_REQUIREMENT_
From the line with "Sacs à bonbons" through the line with "triumph: RATIONAL IMMU", inclusive, return each line of the data below exactly and leave the rest out.

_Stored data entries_

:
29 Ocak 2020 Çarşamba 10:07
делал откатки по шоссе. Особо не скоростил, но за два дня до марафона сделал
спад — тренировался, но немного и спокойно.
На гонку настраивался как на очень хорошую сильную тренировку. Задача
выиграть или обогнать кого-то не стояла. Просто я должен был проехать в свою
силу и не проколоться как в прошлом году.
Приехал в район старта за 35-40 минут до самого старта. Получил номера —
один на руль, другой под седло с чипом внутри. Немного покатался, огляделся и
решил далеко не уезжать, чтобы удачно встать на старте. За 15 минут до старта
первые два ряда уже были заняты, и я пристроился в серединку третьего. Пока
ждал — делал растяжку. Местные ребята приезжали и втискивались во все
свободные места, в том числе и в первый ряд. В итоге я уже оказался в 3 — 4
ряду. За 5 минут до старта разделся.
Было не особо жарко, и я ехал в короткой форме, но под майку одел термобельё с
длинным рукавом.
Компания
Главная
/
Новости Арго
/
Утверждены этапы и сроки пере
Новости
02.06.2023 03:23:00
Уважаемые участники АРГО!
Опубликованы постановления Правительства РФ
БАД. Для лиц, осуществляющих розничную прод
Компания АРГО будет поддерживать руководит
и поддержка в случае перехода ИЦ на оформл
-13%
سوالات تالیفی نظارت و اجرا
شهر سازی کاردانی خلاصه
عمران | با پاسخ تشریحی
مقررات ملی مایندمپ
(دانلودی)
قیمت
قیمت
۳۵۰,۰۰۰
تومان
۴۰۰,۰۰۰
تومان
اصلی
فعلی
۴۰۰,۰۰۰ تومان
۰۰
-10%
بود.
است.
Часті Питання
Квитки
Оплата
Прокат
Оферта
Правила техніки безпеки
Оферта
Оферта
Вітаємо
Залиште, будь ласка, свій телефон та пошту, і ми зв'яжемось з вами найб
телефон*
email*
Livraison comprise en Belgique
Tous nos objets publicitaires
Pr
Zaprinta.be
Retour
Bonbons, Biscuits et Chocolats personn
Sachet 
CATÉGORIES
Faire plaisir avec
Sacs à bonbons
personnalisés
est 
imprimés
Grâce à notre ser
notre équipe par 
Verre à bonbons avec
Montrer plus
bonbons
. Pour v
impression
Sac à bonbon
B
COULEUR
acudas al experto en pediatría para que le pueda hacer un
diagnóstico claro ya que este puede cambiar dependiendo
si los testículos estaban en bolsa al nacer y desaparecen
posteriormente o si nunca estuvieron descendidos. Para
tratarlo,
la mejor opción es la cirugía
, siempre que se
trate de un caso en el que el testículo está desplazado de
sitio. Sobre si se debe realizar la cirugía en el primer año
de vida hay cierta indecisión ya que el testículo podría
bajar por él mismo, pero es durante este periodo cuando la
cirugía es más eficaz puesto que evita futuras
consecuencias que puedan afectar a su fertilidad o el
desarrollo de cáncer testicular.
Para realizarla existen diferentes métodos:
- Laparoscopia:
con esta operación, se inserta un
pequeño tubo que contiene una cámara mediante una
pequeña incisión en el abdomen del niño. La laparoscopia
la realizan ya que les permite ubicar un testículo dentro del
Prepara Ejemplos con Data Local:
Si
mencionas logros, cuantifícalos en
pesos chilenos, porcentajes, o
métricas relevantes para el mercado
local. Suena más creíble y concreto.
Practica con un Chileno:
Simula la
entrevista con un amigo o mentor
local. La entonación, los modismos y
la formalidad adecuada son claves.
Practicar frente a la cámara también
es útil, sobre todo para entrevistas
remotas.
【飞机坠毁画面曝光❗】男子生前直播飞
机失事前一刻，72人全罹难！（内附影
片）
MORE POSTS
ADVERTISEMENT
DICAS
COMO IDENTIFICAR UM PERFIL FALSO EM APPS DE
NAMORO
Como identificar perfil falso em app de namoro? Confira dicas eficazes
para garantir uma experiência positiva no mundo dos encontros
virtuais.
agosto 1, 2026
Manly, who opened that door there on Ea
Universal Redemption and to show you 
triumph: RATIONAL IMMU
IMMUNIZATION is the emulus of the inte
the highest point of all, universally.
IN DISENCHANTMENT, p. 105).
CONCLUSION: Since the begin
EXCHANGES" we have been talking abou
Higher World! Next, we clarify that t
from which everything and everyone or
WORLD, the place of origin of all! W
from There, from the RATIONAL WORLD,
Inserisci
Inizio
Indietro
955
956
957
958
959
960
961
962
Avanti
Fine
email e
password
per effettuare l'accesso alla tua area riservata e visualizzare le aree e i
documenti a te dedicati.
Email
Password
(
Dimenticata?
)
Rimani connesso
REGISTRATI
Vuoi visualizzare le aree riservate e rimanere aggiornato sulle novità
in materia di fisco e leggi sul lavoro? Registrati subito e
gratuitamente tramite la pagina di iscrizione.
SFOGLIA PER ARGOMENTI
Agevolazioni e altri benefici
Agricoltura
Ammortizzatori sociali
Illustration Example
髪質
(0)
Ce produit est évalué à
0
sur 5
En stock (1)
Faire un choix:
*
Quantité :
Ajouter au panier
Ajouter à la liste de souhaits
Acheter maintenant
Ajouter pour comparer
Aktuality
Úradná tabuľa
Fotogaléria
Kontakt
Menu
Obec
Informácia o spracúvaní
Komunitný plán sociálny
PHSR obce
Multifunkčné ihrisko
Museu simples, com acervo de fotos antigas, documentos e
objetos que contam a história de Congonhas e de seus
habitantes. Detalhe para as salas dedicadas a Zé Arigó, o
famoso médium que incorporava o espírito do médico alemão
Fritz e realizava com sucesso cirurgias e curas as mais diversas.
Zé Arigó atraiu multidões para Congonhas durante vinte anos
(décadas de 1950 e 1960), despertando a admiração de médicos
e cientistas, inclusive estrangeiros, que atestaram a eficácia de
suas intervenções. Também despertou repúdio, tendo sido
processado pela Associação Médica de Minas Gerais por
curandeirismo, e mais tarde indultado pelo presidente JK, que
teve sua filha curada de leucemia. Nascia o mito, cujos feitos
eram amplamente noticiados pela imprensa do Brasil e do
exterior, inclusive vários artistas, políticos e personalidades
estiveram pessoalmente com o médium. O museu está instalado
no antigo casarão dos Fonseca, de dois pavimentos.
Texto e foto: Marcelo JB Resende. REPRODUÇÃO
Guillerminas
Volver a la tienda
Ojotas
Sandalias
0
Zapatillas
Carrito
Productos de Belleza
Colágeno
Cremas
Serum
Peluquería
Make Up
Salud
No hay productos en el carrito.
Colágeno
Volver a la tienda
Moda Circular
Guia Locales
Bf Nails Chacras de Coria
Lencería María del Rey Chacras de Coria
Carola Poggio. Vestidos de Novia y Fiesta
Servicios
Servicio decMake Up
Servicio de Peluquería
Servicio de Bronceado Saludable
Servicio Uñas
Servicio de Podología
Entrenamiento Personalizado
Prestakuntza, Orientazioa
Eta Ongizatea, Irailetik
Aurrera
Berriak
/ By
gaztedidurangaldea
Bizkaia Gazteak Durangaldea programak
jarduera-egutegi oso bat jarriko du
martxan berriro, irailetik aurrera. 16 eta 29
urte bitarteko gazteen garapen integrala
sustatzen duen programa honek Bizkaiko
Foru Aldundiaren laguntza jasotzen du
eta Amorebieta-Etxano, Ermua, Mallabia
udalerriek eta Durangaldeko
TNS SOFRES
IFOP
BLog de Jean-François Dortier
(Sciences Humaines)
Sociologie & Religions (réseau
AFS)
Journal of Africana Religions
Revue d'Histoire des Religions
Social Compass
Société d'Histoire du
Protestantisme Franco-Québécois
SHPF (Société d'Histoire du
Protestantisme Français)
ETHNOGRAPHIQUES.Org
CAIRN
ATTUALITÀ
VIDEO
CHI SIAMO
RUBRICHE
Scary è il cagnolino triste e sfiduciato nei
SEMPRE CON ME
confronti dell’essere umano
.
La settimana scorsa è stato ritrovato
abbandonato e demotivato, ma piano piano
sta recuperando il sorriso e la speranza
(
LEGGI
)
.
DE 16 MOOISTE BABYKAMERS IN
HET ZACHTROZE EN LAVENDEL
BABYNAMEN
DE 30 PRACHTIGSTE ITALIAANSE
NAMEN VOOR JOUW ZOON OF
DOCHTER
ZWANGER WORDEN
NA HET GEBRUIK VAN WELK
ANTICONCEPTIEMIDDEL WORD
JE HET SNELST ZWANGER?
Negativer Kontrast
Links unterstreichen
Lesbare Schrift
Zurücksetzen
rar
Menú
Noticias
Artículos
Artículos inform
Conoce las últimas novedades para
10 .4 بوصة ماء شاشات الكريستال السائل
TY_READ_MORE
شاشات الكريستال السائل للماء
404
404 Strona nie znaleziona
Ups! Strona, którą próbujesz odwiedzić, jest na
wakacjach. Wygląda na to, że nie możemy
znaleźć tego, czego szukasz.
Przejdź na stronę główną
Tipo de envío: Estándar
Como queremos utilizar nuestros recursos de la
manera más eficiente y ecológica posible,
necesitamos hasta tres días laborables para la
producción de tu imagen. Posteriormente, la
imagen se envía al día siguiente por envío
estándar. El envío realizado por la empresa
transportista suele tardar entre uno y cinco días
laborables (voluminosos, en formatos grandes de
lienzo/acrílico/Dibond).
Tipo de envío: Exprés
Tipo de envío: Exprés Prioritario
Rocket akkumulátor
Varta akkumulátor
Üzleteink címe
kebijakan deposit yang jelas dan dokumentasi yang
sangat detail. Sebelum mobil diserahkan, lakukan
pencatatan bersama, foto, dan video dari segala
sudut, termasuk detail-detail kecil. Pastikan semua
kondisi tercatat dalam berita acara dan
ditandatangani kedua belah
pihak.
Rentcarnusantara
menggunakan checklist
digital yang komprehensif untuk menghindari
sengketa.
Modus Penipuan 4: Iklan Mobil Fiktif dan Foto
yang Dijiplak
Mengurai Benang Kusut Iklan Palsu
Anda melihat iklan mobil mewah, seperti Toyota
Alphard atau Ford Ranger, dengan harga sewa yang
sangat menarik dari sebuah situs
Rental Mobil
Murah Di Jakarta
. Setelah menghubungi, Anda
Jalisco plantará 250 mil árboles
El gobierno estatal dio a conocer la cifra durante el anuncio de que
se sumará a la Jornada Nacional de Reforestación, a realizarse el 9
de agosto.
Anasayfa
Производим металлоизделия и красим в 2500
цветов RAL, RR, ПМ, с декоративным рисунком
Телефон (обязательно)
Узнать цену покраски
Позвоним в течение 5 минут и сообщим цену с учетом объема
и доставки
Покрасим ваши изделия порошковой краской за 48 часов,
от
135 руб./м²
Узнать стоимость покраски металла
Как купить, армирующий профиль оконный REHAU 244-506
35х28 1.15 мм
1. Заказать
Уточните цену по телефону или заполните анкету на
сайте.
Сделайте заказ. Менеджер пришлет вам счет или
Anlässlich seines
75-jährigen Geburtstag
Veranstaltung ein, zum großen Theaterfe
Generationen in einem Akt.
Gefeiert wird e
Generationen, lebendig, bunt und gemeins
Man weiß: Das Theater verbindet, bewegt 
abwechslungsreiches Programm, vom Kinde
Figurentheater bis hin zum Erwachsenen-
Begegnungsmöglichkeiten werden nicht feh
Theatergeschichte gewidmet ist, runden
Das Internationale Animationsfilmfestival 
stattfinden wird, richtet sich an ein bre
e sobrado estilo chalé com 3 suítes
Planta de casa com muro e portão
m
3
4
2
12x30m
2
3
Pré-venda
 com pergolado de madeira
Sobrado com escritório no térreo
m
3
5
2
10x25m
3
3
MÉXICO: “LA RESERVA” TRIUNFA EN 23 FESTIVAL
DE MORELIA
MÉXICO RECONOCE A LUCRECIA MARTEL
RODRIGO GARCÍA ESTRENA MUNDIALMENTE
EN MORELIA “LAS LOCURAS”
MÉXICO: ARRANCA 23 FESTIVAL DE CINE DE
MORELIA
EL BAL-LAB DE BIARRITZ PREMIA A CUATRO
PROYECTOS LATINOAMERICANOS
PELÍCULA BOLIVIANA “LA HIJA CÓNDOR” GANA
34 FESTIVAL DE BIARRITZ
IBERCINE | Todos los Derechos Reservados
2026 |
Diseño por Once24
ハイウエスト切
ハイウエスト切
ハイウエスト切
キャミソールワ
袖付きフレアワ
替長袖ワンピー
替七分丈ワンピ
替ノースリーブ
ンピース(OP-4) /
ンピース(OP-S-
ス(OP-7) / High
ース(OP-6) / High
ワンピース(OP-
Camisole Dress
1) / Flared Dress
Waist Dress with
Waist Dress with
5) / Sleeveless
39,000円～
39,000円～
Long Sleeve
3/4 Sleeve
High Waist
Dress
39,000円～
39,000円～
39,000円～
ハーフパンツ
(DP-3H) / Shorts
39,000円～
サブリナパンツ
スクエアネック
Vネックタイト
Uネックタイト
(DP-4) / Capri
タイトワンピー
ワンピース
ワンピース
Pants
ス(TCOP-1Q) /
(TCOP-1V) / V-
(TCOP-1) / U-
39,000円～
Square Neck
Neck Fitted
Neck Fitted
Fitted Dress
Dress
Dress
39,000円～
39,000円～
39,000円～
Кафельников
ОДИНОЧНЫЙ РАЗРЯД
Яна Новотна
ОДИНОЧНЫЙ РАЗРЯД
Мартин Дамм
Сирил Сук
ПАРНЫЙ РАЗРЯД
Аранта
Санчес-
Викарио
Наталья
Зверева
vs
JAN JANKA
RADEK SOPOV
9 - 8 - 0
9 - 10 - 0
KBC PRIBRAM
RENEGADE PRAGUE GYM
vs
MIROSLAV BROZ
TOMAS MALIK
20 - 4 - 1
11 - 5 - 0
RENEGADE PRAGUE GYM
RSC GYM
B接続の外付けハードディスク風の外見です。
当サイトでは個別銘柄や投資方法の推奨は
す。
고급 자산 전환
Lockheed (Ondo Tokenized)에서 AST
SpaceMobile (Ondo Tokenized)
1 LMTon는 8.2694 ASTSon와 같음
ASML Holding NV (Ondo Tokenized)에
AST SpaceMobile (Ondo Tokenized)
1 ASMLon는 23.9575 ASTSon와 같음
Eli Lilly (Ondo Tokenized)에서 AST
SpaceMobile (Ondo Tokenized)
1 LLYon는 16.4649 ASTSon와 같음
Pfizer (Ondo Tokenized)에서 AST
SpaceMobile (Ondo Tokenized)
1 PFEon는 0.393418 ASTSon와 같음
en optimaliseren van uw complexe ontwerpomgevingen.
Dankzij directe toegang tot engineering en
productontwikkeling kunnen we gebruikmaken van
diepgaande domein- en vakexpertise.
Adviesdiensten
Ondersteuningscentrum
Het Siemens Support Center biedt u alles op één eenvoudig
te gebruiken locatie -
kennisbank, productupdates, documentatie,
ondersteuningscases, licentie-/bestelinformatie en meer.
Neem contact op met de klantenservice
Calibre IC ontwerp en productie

_SOLUTION TO THIS PROBLEM_
Sacs à bonbons
personnalisés
est 
imprimés
Grâce à notre ser
notre équipe par 
Verre à bonbons avec
Montrer plus
bonbons
. Pour v
impression
Sac à bonbon
B
COULEUR
acudas al experto en pediatría para que le pueda hacer un
diagnóstico claro ya que este puede cambiar dependiendo
si los testículos estaban en bolsa al nacer y desaparecen
posteriormente o si nunca estuvieron descendidos. Para
tratarlo,
la mejor opción es la cirugía
, siempre que se
trate de un caso en el que el testículo está desplazado de
sitio. Sobre si se debe realizar la cirugía en el primer año
de vida hay cierta indecisión ya que el testículo podría
bajar por él mismo, pero es durante este periodo cuando la
cirugía es más eficaz puesto que evita futuras
consecuencias que puedan afectar a su fertilidad o el
desarrollo de cáncer testicular.
Para realizarla existen diferentes métodos:
- Laparoscopia:
con esta operación, se inserta un
pequeño tubo que contiene una cámara mediante una
pequeña incisión en el abdomen del niño. La laparoscopia
la realizan ya que les permite ubicar un testículo dentro del
Prepara Ejemplos con Data Local:
Si
mencionas logros, cuantifícalos en
pesos chilenos, porcentajes, o
métricas relevantes para el mercado
local. Suena más creíble y concreto.
Practica con un Chileno:
Simula la
entrevista con un amigo o mentor
local. La entonación, los modismos y
la formalidad adecuada son claves.
Practicar frente a la cámara también
es útil, sobre todo para entrevistas
remotas.
【飞机坠毁画面曝光❗】男子生前直播飞
机失事前一刻，72人全罹难！（内附影
片）
MORE POSTS
ADVERTISEMENT
DICAS
COMO IDENTIFICAR UM PERFIL FALSO EM APPS DE
NAMORO
Como identificar perfil falso em app de namoro? Confira dicas eficazes
para garantir uma experiência positiva no mundo dos encontros
virtuais.
agosto 1, 2026
Manly, who opened that door there on Ea
Universal Redemption and to show you 
triumph: RATIONAL IMMU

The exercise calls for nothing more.